Задание 1 ::
Перечислите все литературные течения, которые названы в тексте для чтения.
Задание 2 ::
Когда, по тексту для чтения, обозначился ранний футуризм?

Текст для чтения ::
—————

Таково было состояние нашей литературы после 1910 года, когда стала настоятельно сказываться потребность в новом обновлении. Чувствовалось, что господствующая школа, Символизм, остановилась в своем развитии, застыла в своих традициях, отстала от темпа жизни. В недрах самого Символизма возникали новые течения, пытавшиеся влить новые силы в дряхлевший организм. Но попытки эти были слишком частичны, зачинатели их слишком проникнуты теми же самыми традициями школы, чтобы обновление могло быть сколько-нибудь значительным. У нас в России таково было течение Акмеизма. Акмеисты, — все начинавшие как ученики символистов, — торжественно заявляли, что намерены вернуть поэзию к ее первичным основам, искать первобытной силы образов и первоначальной выразительности слов и т. д. Все это свелось к тому, что символическая поэтика была лишь немного подновлена, притом вряд ли в правильном направлении. У позднейших акмеистов, или неоакмеистов, сохранились все недостатки позднего Символизма, а прибавилось лишь одно, — искание непременно, во что бы то ни стало, исхищренных мыслей и образов. Неоакмеизм есть погоня за красивыми и неожиданными утверждениями, изложенными в классических, и потому узких, формах.
Напротив, совершенно радикальным был протест раннего футуризма, означившегося около 1910 г. Критика футуристов била по больным местам Символизма; в их теоретических построениях было много справедливого. Футуристы прежде всего хотели быть поэтами современности, жестоко высмеивая преувеличенный историзм символистов. Рассудительности символистов футуристы противополагали требование, чтобы поэзия непосредственно говорила образами чувственности. Разбивая установившийся канон форм, Футуризм искал новых ритмов, высмеивая академические рифмы символистов, давая широкое место ассонансам и всякого рода иным, еще не испробованным созвучиям. Принцип «слова, как такового» был одним из основных в раннем футуризме, и футуристы старались создавать новые слова или воскрешать обветшалые — то, что они определяли терминами «словоновшество» и «словотворчество».
Однако художественные создания первых футуристов далеко не стояли на высоте выдвинутых ими задач. Во-первых, в рядах раннего Футуризма было мало подлинных поэтических дарований; во-вторых, школа с самого начала предалась всякого рода крайностям, иногда просто вызывающим выходкам, сразу ее дискредитировавшим. Из желания быть во что бы то ни стало «современными» футуристы усердствовали прославлять и изображать такие стороны окружающей действительности, которые не могли вызвать сочувствия читателей, вплоть до самых отрицательных. Опасаясь рассудочности Символизма — отказывались вообще от всякого идейного содержания в поэзии, не только избегали в своих стихах мысли, но прямо любовались безмысленностью и бессмысленностью их. В поисках новых ритмов и рифм разрушали самое существо стиха, писали стихи а-метрические и а-ритмичные с концевыми ассонансами настолько приблизительными, что они уже не производили впечатления созвучий. Восставая против излишнего, может быть, пристрастия символистов к аллитерации, убивали вообще все звуковое строение стиха, лишая его одного из сильнейших средств воздействия — напевности. Стиль футуристов был крайне невыдержанный, смешанный, заставлявший воображение читателя метаться от одного образа к другому, совершенно противоположному; их метафоры, их сравнения, по жажде новизны, часто натянуты, вымучены, неестественны. Самая забота о «слове, как таковом», приводила многих к заполнению стихов совершенно ненужными словообразованиями, построенными не в духе языка, частью непонятными, частью звучавшими фальшиво и претенциозно; в последних выводах то же стремление давало просто невразумительные сочетания звуков и букв. — Все эти недостатки не позволили раннему Футуризму оказать сколько-нибудь значительное влияние на литературу.

—————

Выдержки из записей ::
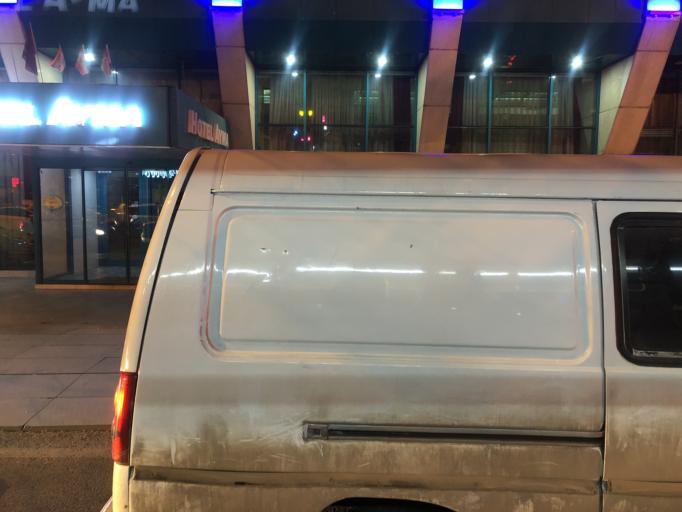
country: TR
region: Ankara
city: Cankaya
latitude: 39.9185
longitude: 32.8585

—————

Правильный ответ 1 ::
Символизм, акмеизм, неоакмеизм, футуризм.

Правильный ответ 2 ::
Около 1910 года.